To win the Tony, Porter has to beat Bertie Carvel of “Matilda the Musical,” Santino Fontana from “Rodgers + Hammerstein’s Cinderella,” Rob McClure from “Chaplin” and his own co-star Stark Sands. (“He is truly my rock. We’re a team. If either one of us win, we both win,” Porter says.)

All Tony nominees have earned the honor, but Porter seems to have especially done so: He dances in 6-inch heels and changes in and out of wigs and dresses all night. He goes to physical therapy twice a week and gets a massage every seven days. He relies on ice and bath salts to reduce swelling.

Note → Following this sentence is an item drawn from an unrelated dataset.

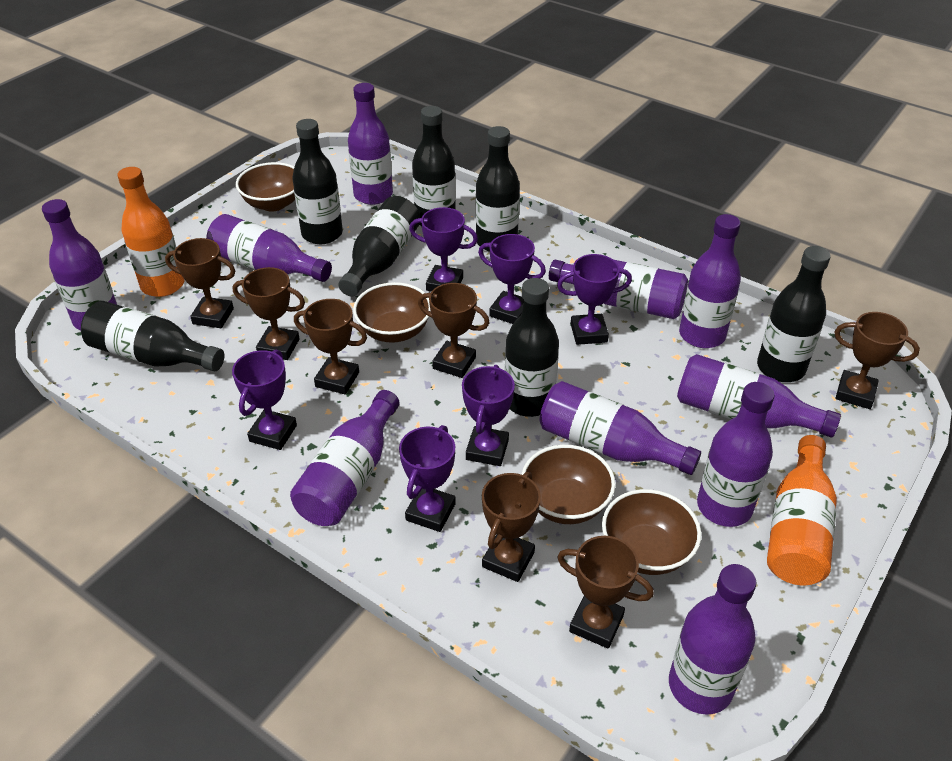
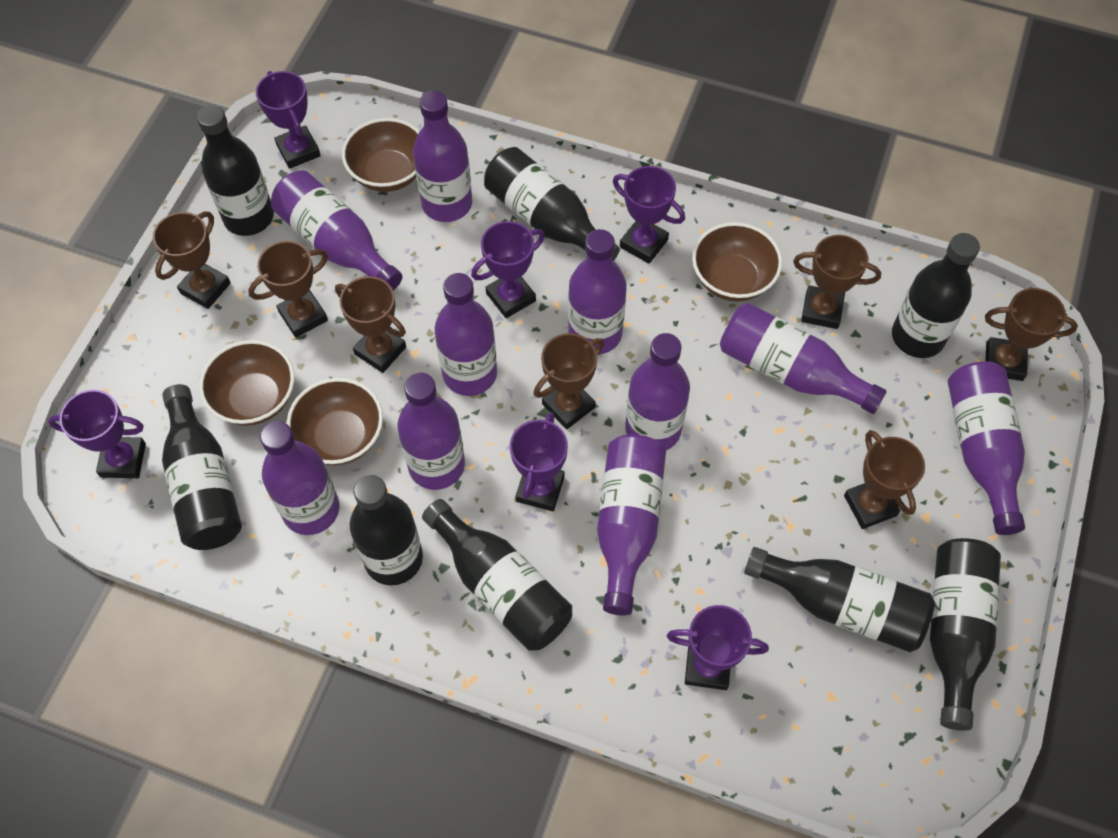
black bottle: [81,301,224,371] [292,119,343,244] [338,196,421,297] [412,106,456,226] [476,126,520,252] [505,278,559,417] [757,246,831,382] = 7 -> [162,384,242,550] [197,105,274,236] [350,475,423,585] [422,499,572,651] [484,147,620,261] [744,547,935,652] [892,233,980,358] [930,538,1001,731] = 8
orange bottle: [118,167,185,297] [767,435,837,585] = 2 -> none = 0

“You have to be completely aware of your body,” he says. “I try to stay ahead of whatever is creeping up. We’re doing things to our body that is unnatural. We’re athletes. If you think of a baseball player or a football player, none of them play eight days a week.”

His haircut finished and his sideburns nearly sculpted, Porter’s smock is removed and he takes a look in the mirror. The new trim complements his geek chic outfit — bow tie, knee-length shorts, patterned socks and glasses.

“Good,” he pronounces as his hands dig into his hair, gently messaging his scalp as if aerating soil. “You’ve got to work with it. That’s why I wanted to get it a week before.”